L’imagination créatrice, une arme de construction massive
Le
IVème symposium international du Centre Mondial d’Études humanistes, “À
la découverte de l’Humain – du monde de ce qui est établi vers celui de
la liberté” qui a eu lieu les 1er et 2 novembre derniers à
Attigliano en Italie, a permis l’exposé de plusieurs conférences
thématiques dont celle du français Robert Nageli, illustrateur-graphiste[1] : « L’imagination créatrice, une arme de construction massive ».
Sa proposition pour que l’humanité entame son chemin libérateur est
l’emploi d’une ressource que nous possédons tous, une « arme de
construction massive » : l’imagination créatrice !
Pour mieux comprendre cette suggestion surprenante, quelques éclaircissements s’imposent.
Tout d’abord, il est nécessaire de se projeter dans le futur ; celui-ci se manifeste pour peu que l’on commence à le susciter.
Puis s’interroger.
Quelles images avons-nous de ce futur ?
Avons-nous vraiment conscience que nous pouvons créer nos propres
images en fonction de nos aspirations, de l’avenir que nous voulons ?
Reconnaissons-nous la force de ces images et la direction qu’elles peuvent donner au monde?
Une condition semble indispensable: l’être humain doit changer
quelque chose en lui s’il souhaite améliorer ses conditions d’existence
et donner une chance à notre société d’avancer vers le meilleur.
Car ce meilleur, si urgent aujourd’hui, naîtra dans l’humain, avant
de s’exprimer dans le monde. C’est l’humain qui, à partir de son
intention va générer des changements sociaux profonds.
Selon Robert Nageli, c’est ici qu’entre en scène l’imagination créatrice et de la plus belle façon.
Je cite : « l’imagination créatrice se caractérise par son intention
constructive et ouverte, et par un registre émotionnel inimitable : la
joie, la légèreté, l’enthousiasme qu’elle procure lorsque des nouvelles
images nous transportent ».
La puissance de cette imagination viendrait donc de la charge
affective qu’elle mobilise et de la force des images qu’elle produit.
Puis arrive le moment de « la propulsion » dans le monde extérieur de
cette nouvelle réalité que nous venons de construire en faisant vivre
dans notre intérieur – nos espaces mentaux, notre tête et surement aussi
dans notre cœur – des représentations d’un monde nouveau.
L’action peut prendre alors forme car c’est bien l’énergie de ces
nouvelles représentations qui vont nous porter et nous mobiliser pour
poser des actes concrets.
Comme l’ont fait d’autres précurseurs avant nous – vous savez ceux
qui ont bravé leur peur du feu ou ceux qui ont dit les premiers que la
terre est ronde, ou encore ceux qui ont voulu voler – on peut imaginer
que d’autres le feront après nous.
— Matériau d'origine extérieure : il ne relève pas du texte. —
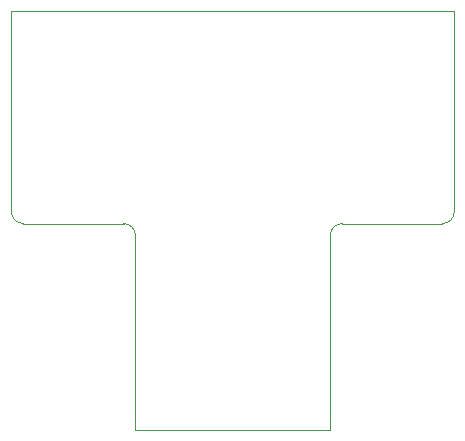
<source format=gbr>
G04 #@! TF.GenerationSoftware,KiCad,Pcbnew,5.99.0-unknown-06c979d~86~ubuntu18.04.1*
G04 #@! TF.CreationDate,2020-01-24T15:10:46+02:00*
G04 #@! TF.ProjectId,interconnect,696e7465-7263-46f6-9e6e-6563742e6b69,rev?*
G04 #@! TF.SameCoordinates,Original*
G04 #@! TF.FileFunction,Profile,NP*
%FSLAX46Y46*%
G04 Gerber Fmt 4.6, Leading zero omitted, Abs format (unit mm)*
G04 Created by KiCad (PCBNEW 5.99.0-unknown-06c979d~86~ubuntu18.04.1) date 2020-01-24 15:10:46*
%MOMM*%
%LPD*%
G04 APERTURE LIST*
%ADD10C,0.050000*%
G04 APERTURE END LIST*
D10*
X93000000Y-97500000D02*
G75*
G02*
X92000000Y-96500000I0J1000000D01*
G01*
X129500000Y-96500000D02*
G75*
G02*
X128500000Y-97500000I-1000000J0D01*
G01*
X101500000Y-97500000D02*
G75*
G02*
X102500000Y-98500000I0J-1000000D01*
G01*
X119000000Y-98500000D02*
G75*
G02*
X120000000Y-97500000I1000000J0D01*
G01*
X102500000Y-115000000D02*
X119000000Y-115000000D01*
X102500000Y-98500000D02*
X102500000Y-115000000D01*
X101500000Y-97500000D02*
X93000000Y-97500000D01*
X119000000Y-98500000D02*
X119000000Y-115000000D01*
X128500000Y-97500000D02*
X120000000Y-97500000D01*
X92000000Y-96500000D02*
X92000000Y-79500000D01*
X129500000Y-79500000D02*
X129500000Y-96500000D01*
X92000000Y-79500000D02*
X129500000Y-79500000D01*
M02*

</source>
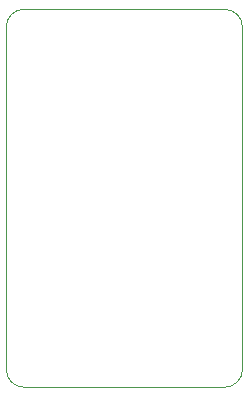
<source format=gm1>
G04 #@! TF.GenerationSoftware,KiCad,Pcbnew,5.1.9*
G04 #@! TF.CreationDate,2021-01-28T17:40:55+01:00*
G04 #@! TF.ProjectId,Teensy4.1_Ethercon_adapter,5465656e-7379-4342-9e31-5f4574686572,1.0*
G04 #@! TF.SameCoordinates,PX80befc0PY6dac2c0*
G04 #@! TF.FileFunction,Profile,NP*
%FSLAX46Y46*%
G04 Gerber Fmt 4.6, Leading zero omitted, Abs format (unit mm)*
G04 Created by KiCad (PCBNEW 5.1.9) date 2021-01-28 17:40:55*
%MOMM*%
%LPD*%
G01*
G04 APERTURE LIST*
G04 #@! TA.AperFunction,Profile*
%ADD10C,0.050000*%
G04 #@! TD*
G04 APERTURE END LIST*
D10*
X1500000Y0D02*
G75*
G02*
X0Y1500000I0J1500000D01*
G01*
X20000000Y1500000D02*
G75*
G02*
X18500000Y0I-1500000J0D01*
G01*
X18500000Y32000000D02*
G75*
G02*
X20000000Y30500000I0J-1500000D01*
G01*
X0Y30500000D02*
G75*
G02*
X1500000Y32000000I1500000J0D01*
G01*
X20000000Y1500000D02*
X20000000Y30500000D01*
X1500000Y0D02*
X18500000Y0D01*
X0Y30500000D02*
X0Y1500000D01*
X18500000Y32000000D02*
X1500000Y32000000D01*
M02*

</source>
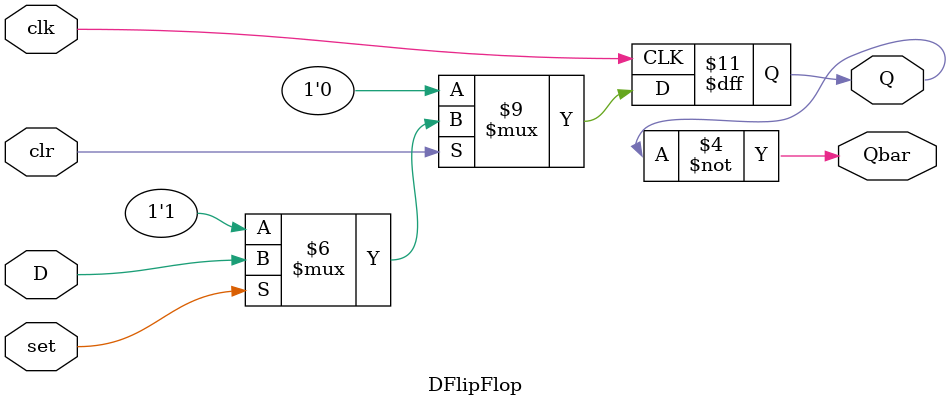
<source format=v>
`timescale 1ns / 1ps
module DFlipFlop(
	input D, clk, clr, set,
	output reg Q,
	output Qbar
    );
	
	always @(posedge clk) begin
		if(clr == 0) Q <= 0;
		else if(set == 0) Q <= 1;
		else Q <= D;
	end
	
	assign Qbar = ~Q;
endmodule

</source>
Avec cette longue chaîne de
génération, nous sommes dans une intention qui va au-delà de notre
propre personne.
En continuant à sortir de l’individualité, nous pouvons élargir cette
proposition à un ensemble d’humains. Si un grand ensemble humain
projetait dans le monde un dessein commun chargé de ses meilleurs
souhaits et espoirs, quels changements essentiels cela pourrait-il
produire ?
Gageons que cette société serait bien différente de celle d’aujourd’hui.
[1]
”Né à Marseille en 1959, illustrateur-graphiste de formation, il a
travaillé pour la publicité, l’édition et la presse. il a entre autres
illustré avec des dessins humoristiques des journaux de la Communauté
pour le développement humain et du Parti Humaniste, organismes d’action
issus du Siloisme. Dans les années 90, il illustre également des
articles pour la revue “les raisons de l’Ire” et plus récemment en 2009
pour la marche mondiale pour la paix et la non-violence.